Tuesday, July 8, 2008

Do You Have a Retirement Parachute?

A continuing focus for me: retirement funds. This year has been tough already.

Neither your employer nor the mutual-fund company that manages your money is required to note that, if you're not covered by a defined-benefit plan, your 401(k) should equal at least 10 times your salary right before retirement. If you're earning $100,000 at age 65, a $1 million nest egg isn't a windfall; it's a necessity. Even more improbably, a 65-year-old making $40,000 a year ought to have accumulated $400,000.

Improbably? For many, I suppose.

Adding to the pain of near-empty nest eggs is the fact that the income taxes on the portion of salary contributed are postponed until retirement when folks can least afford to pay them.

A final reckoning: pay taxes when retired.

If pension-less taxpayers are obligated to foot the bill for generous public-sector pensions, the employers who escaped from their obligations to provide "voluntary" pension plans should bear responsibility for their employees. We need federal legislation to shift the burden of financing pensions back to the employer, where it belongs.

Excellent point. When I was with MetLife in the 1990s, it began to do away with defined benefits in retirement, and moved to defined contribution plans.

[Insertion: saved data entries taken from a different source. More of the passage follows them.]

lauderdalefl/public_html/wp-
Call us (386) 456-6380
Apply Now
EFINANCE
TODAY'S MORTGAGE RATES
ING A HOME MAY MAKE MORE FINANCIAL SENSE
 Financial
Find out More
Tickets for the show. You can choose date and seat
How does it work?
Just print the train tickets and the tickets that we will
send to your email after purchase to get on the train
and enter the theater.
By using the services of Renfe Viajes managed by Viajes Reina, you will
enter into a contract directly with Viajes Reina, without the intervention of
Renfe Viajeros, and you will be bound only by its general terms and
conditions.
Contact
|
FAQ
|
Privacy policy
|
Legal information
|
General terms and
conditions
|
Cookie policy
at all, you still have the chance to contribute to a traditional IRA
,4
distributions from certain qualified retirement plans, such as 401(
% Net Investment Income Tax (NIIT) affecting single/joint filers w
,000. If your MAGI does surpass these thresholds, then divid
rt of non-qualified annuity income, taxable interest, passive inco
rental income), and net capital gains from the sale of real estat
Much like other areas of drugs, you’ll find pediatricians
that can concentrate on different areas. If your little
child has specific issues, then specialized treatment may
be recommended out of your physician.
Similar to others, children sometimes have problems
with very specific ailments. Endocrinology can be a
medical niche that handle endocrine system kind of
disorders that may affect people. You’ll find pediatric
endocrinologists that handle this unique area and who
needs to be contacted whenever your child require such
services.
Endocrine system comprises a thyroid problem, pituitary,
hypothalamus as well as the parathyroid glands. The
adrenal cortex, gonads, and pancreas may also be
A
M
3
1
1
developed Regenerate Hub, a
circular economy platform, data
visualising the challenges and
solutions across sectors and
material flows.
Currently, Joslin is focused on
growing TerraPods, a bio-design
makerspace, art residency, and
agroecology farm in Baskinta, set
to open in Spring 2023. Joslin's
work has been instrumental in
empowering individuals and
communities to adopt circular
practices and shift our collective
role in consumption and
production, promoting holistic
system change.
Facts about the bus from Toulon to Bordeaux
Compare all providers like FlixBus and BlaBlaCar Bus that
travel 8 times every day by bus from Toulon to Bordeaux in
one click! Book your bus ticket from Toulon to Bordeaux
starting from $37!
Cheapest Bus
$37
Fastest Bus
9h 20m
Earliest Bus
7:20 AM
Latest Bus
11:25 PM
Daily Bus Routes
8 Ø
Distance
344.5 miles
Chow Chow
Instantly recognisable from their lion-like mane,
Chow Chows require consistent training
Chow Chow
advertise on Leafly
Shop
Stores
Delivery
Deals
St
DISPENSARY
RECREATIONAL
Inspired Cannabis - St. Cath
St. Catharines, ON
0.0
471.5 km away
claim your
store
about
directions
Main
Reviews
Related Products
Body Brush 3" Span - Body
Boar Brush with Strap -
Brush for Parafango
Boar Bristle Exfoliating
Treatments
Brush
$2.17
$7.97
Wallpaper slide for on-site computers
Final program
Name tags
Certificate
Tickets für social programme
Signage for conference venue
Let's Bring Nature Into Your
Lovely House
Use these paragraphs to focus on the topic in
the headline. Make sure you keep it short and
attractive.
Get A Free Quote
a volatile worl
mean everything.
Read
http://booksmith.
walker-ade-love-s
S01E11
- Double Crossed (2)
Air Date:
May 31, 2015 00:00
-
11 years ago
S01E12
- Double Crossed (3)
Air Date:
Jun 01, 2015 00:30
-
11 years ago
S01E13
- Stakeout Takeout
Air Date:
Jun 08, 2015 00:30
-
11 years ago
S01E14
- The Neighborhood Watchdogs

The pension paternalism favored by the Democrats has failed because pension regulations make the requirements so onerous that few companies want to start or continue a defined-benefit plan. On the other hand, the Republicans' tax-break approach to retirement savings has failed because people haven't responded to savings incentives.

Australia has managed to create a compact between employers and employees. We should be able to do at least as well.